--- Available records Enclosed Below ---

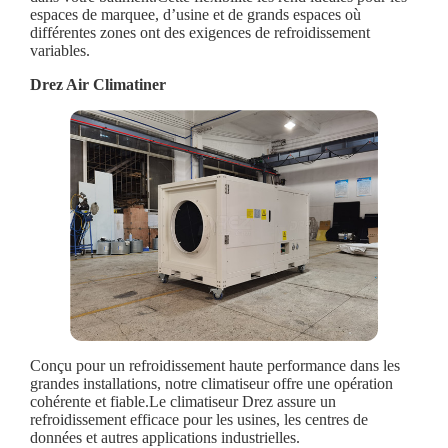
espaces de marquee, d’usine et de grands espaces où
différentes zones ont des exigences de refroidissement
variables.
Drez Air Climatiner
Conçu pour un refroidissement haute performance dans les
grandes installations, notre climatiseur offre une opération
cohérente et fiable.Le climatiseur Drez assure un
refroidissement efficace pour les usines, les centres de
données et autres applications industrielles.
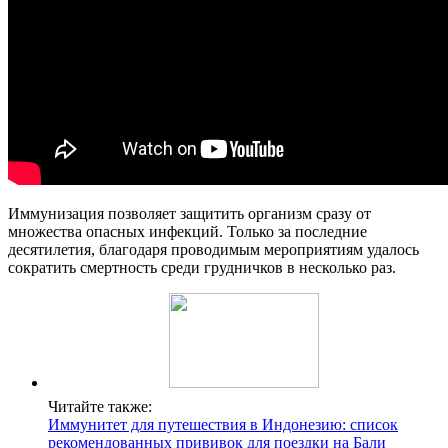
Иммунизация позволяет защитить организм сразу от
множества опасных инфекций. Только за последние
десятилетия, благодаря проводимым мероприятиям удалось
сократить смертность среди грудничков в несколько раз.
Читайте также:
Иммунитет для путешествия в Индонезию: список
рекомендованных прививок для поездки на Бали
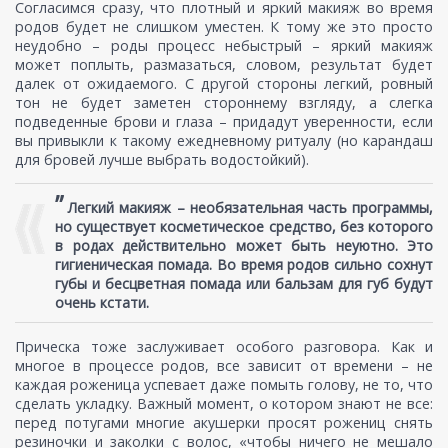
Согласимся сразу, что плотный и яркий макияж во время
родов будет не слишком уместен. К тому же это просто
неудобно – роды процесс небыстрый – яркий макияж
может поплыть, размазаться, словом, результат будет
далек от ожидаемого. С другой стороны легкий, ровный
тон не будет заметен стороннему взгляду, а слегка
подведенные брови и глаза – придадут уверенности, если
вы привыкли к такому ежедневному ритуалу (но карандаш
для бровей лучше выбрать водостойкий).
”
Легкий макияж – необязательная часть программы,
но существует косметическое средство, без которого
в родах действительно может быть неуютно. Это
гигиеническая помада. Во время родов сильно сохнут
губы и бесцветная помада или бальзам для губ будут
очень кстати.
Прическа тоже заслуживает особого разговора. Как и
многое в процессе родов, все зависит от времени – не
каждая роженица успевает даже помыть голову, не то, что
сделать укладку. Важный момент, о котором знают не все:
перед потугами многие акушерки просят рожениц снять
резиночки и заколки с волос, «чтобы ничего не мешало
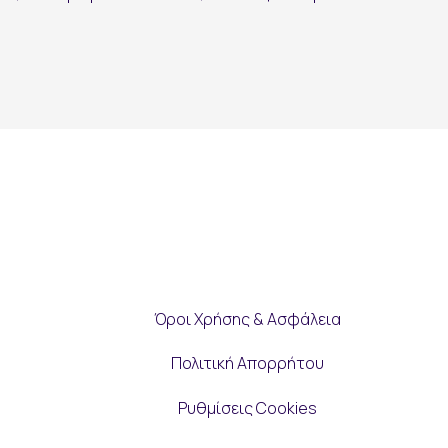
Όροι Χρήσης & Ασφάλεια
Πολιτική Απορρήτου
Ρυθμίσεις Cookies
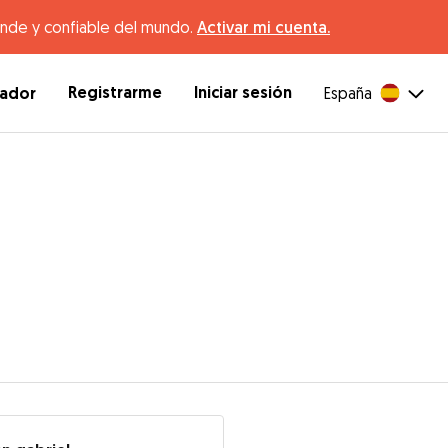
ande y confiable del mundo.
Activar mi cuenta.
Registrarme
Iniciar sesión
dador
España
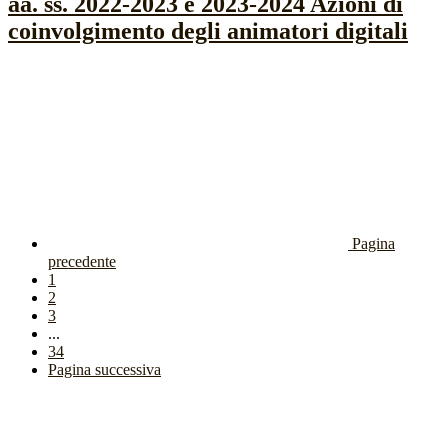
aa. ss. 2022-2023 e 2023-2024 Azioni di
coinvolgimento degli animatori digitali
Pagina
precedente
1
2
3
...
34
Pagina successiva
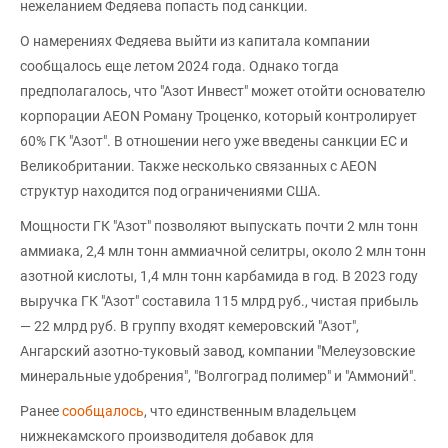
нежеланием Федяева попасть под санкции.
О намерениях Федяева выйти из капитала компании
сообщалось еще летом 2024 года. Однако тогда
предполагалось, что "Азот Инвест" может отойти основателю
корпорации AEON Роману Троценко, который контролирует
60% ГК "Азот". В отношении него уже введены санкции ЕС и
Великобритании. Также несколько связанных с AEON
структур находится под ограничениями США.
Мощности ГК "Азот" позволяют выпускать почти 2 млн тонн
аммиака, 2,4 млн тонн аммиачной селитры, около 2 млн тонн
азотной кислоты, 1,4 млн тонн карбамида в год. В 2023 году
выручка ГК "Азот" составила 115 млрд руб., чистая прибыль
— 22 млрд руб. В группу входят кемеровский "Азот",
Ангарский азотно-туковый завод, компании "Мелеузовские
минеральные удобрения", "Волгоград полимер" и "Аммоний".
Ранее
сообщалось
, что единственным владельцем
нижнекамского производителя добавок для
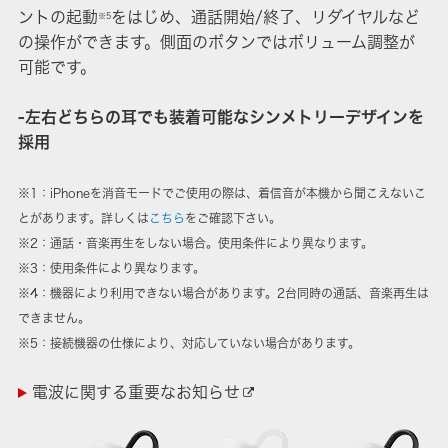
ントの起動
をはじめ、通話開始/終了、リダイヤルなど
※5
の操作ができます。側面のボタンではボリューム調整が
可能です。
-左右どちらの耳でも装着可能なシンメトリーデザインを
採用
※1：iPhoneを消音モードでご使用の際は、着信音が本機から聞こえないこ
とがあります。詳しくは
こちら
をご確認下さい。
※2：通話・音楽再生をしない場合。使用条件により異なります。
※3：使用条件により異なります。
※4：機器により利用できない場合があります。2台同時の通話、音楽再生は
できません。
※5：接続機器の仕様により、対応していない場合があります。
電波に関する重要なお知らせ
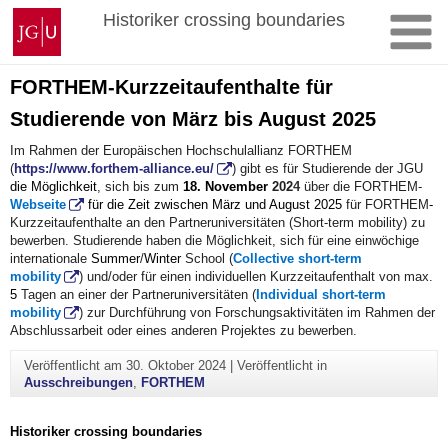
Zum
Johannes
Historiker crossing boundaries
Inhalt
Gutenberg-
springen
Universität
Mainz
FORTHEM-Kurzzeitaufenthalte für
Studierende von März bis August 2025
Im Rahmen der Europäischen Hochschulallianz FORTHEM
(
https://www.forthem-alliance.eu/
) gibt es für Studierende der JGU
die Möglichkeit
, sich
bis zum
18.
November
202
4
über die FORTHEM-
Webseite
für die Zeit zwischen März und August 2025
für FORTHEM
-
Kurzzeitaufenthalte an den Partneruniversitäten (Short-term mobility)
zu
bewerben. Studierende haben die Möglichkeit, sich für eine einwöchige
internationale
Summer
/
Winter
School (
Collective short-term
mobility
) und/oder für einen individuellen Kurzzeitaufenthalt von max.
5
Tagen an einer der Partneruniversitäten (
Individual short-term
mobility
) zur Durchführung von Forschungsaktivitäten im Rahmen der
Abschlussarbeit oder eines anderen Projektes zu bewerben.
Veröffentlicht am
30. Oktober 2024
|
Veröffentlicht in
Ausschreibungen
,
FORTHEM
Historiker crossing boundaries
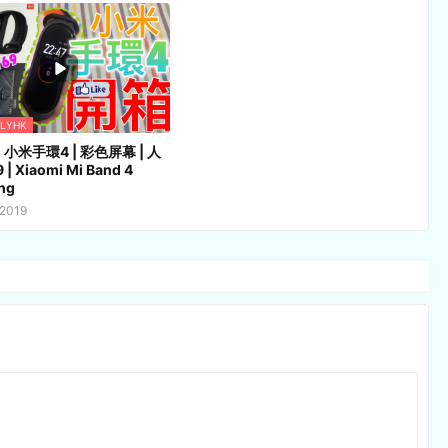
FLYHK
小米手環4 | 彩色屏幕 | 人
| Xiaomi Mi Band 4
ng
 2019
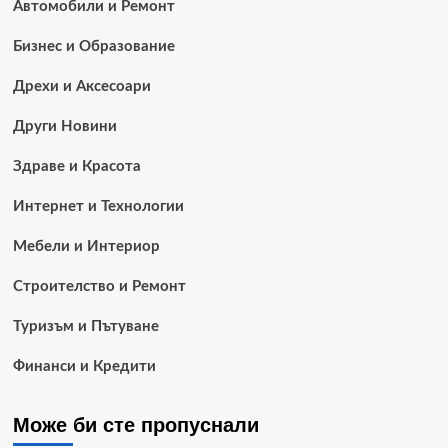
Автомобили и Ремонт
Бизнес и Образование
Дрехи и Аксесоари
Други Новини
Здраве и Красота
Интернет и Технологии
Мебели и Интериор
Строителство и Ремонт
Туризъм и Пътуване
Финанси и Кредити
Може би сте пропуснали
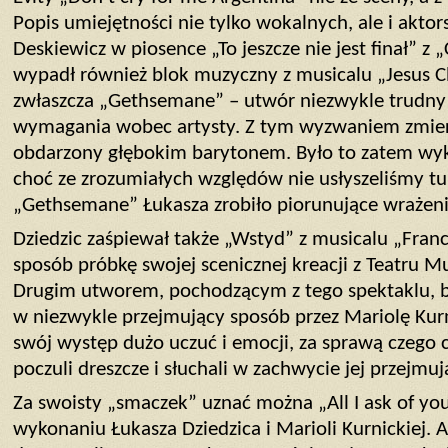
Popis umiejętności nie tylko wokalnych, ale i aktor
Deskiewicz w piosence „To jeszcze nie jest finał” z 
wypadł również blok muzyczny z musicalu „Jesus Ch
zwłaszcza „Gethsemane” – utwór niezwykle trudny 
wymagania wobec artysty. Z tym wyzwaniem zmierzy
obdarzony głębokim barytonem. Było to zatem wyk
choć ze zrozumiałych względów nie usłyszeliśmy tu
„Gethsemane” Łukasza zrobiło piorunujące wrażeni
Dziedzic zaśpiewał także „Wstyd” z musicalu „Franc
sposób próbkę swojej scenicznej kreacji z Teatru 
Drugim utworem, pochodzącym z tego spektaklu, 
w niezwykle przejmujący sposób przez Mariolę Kurn
swój występ dużo uczuć i emocji, za sprawą czego c
poczuli dreszcze i słuchali w zachwycie jej przejmu
Za swoisty „smaczek” uznać można „All I ask of yo
wykonaniu Łukasza Dziedzica i Marioli Kurnickiej. 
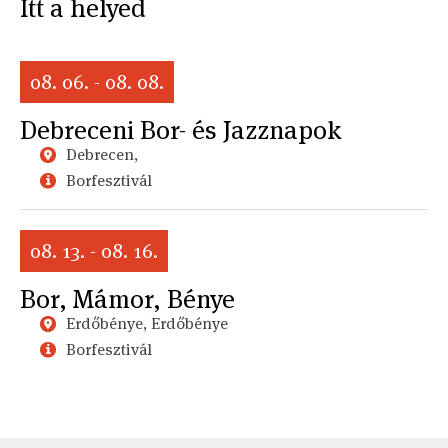
Itt a helyed
08. 06. - 08. 08.
Debreceni Bor- és Jazznapok
Debrecen,
Borfesztivál
08. 13. - 08. 16.
Bor, Mámor, Bénye
Erdőbénye, Erdőbénye
Borfesztivál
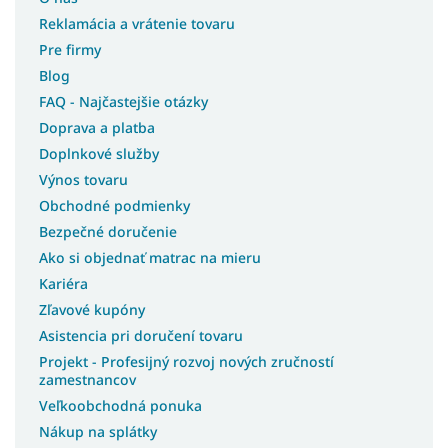
Reklamácia a vrátenie tovaru
Pre firmy
Blog
FAQ - Najčastejšie otázky
Doprava a platba
Doplnkové služby
Výnos tovaru
Obchodné podmienky
Bezpečné doručenie
Ako si objednať matrac na mieru
Kariéra
Zľavové kupóny
Asistencia pri doručení tovaru
Projekt - Profesijný rozvoj nových zručností
zamestnancov
Veľkoobchodná ponuka
Nákup na splátky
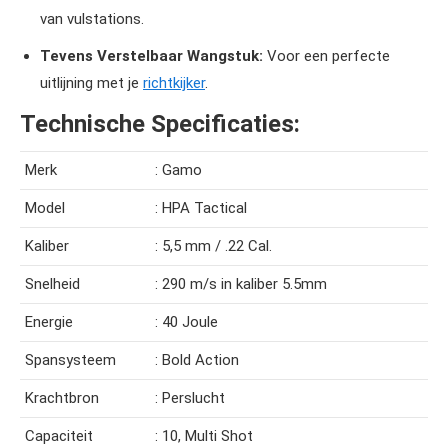
van vulstations.
Tevens Verstelbaar Wangstuk:
Voor een perfecte
uitlijning met je
richtkijker
.
Technische Specificaties:
Merk
: Gamo
Model
: HPA Tactical
Kaliber
: 5,5 mm / .22 Cal.
Snelheid
: 290 m/s in kaliber 5.5mm
Energie
: 40 Joule
Spansysteem
: Bold Action
Krachtbron
: Perslucht
Capaciteit
: 10, Multi Shot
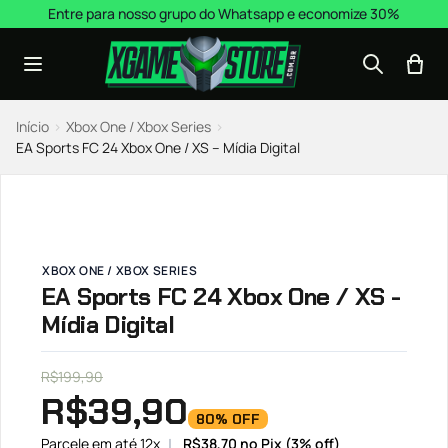
Pular para o conteúdo
Entre para nosso grupo do Whatsapp e economize 30%
Início
›
Xbox One / Xbox Series
›
EA Sports FC 24 Xbox One / XS – Mídia Digital
XBOX ONE / XBOX SERIES
EA Sports FC 24 Xbox One / XS -
Mídia Digital
R$
199,90
R$
39,90
80% OFF
Parcele em até 12x
R$
38,70
no Pix (3% off)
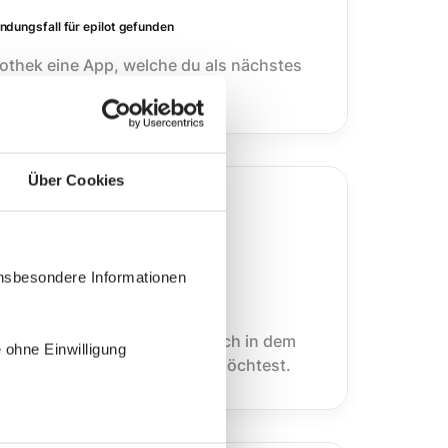
dungsfall für epilot gefunden
iothek eine App, welche du als nächstes
.
Über Cookies
insbesondere Informationen
estumgebung an
du direkt zu epilot. Melde dich in dem
 ohne Einwilligung
u den Blueprint installieren möchtest.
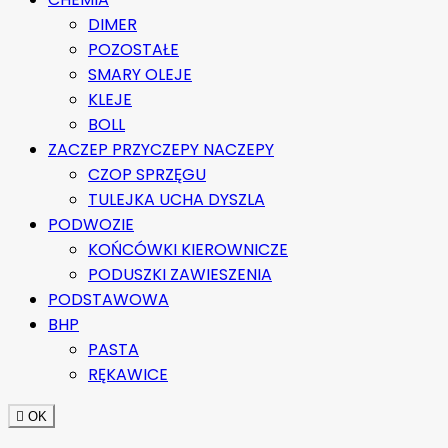
DIMER
POZOSTAŁE
SMARY OLEJE
KLEJE
BOLL
ZACZEP PRZYCZEPY NACZEPY
CZOP SPRZĘGU
TULEJKA UCHA DYSZLA
PODWOZIE
KOŃCÓWKI KIEROWNICZE
PODUSZKI ZAWIESZENIA
PODSTAWOWA
BHP
PASTA
RĘKAWICE

OK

--- End of Enclosed Available records ---

• _Task_
In the data above, find the line with "w niezwykle przejmujący" and the line with "10, Multi Shot". Please copy exactly those two lines and every line between them, but not the pictures.

• _Problem solution_
w niezwykle przejmujący sposób przez Mariolę Kurn
swój występ dużo uczuć i emocji, za sprawą czego c
poczuli dreszcze i słuchali w zachwycie jej przejmu
Za swoisty „smaczek” uznać można „All I ask of yo
wykonaniu Łukasza Dziedzica i Marioli Kurnickiej. 
Itt a helyed
08. 06. - 08. 08.
Debreceni Bor- és Jazznapok
Debrecen,
Borfesztivál
08. 13. - 08. 16.
Bor, Mámor, Bénye
Erdőbénye, Erdőbénye
Borfesztivál
Reklamácia a vrátenie tovaru
Pre firmy
Blog
FAQ - Najčastejšie otázky
Doprava a platba
Doplnkové služby
Výnos tovaru
Obchodné podmienky
Bezpečné doručenie
Ako si objednať matrac na mieru
Kariéra
Zľavové kupóny
Asistencia pri doručení tovaru
Projekt - Profesijný rozvoj nových zručností
zamestnancov
Veľkoobchodná ponuka
Nákup na splátky
van vulstations.
Tevens Verstelbaar Wangstuk:
Voor een perfecte
uitlijning met je
richtkijker
.
Technische Specificaties:
Merk
: Gamo
Model
: HPA Tactical
Kaliber
: 5,5 mm / .22 Cal.
Snelheid
: 290 m/s in kaliber 5.5mm
Energie
: 40 Joule
Spansysteem
: Bold Action
Krachtbron
: Perslucht
Capaciteit
: 10, Multi Shot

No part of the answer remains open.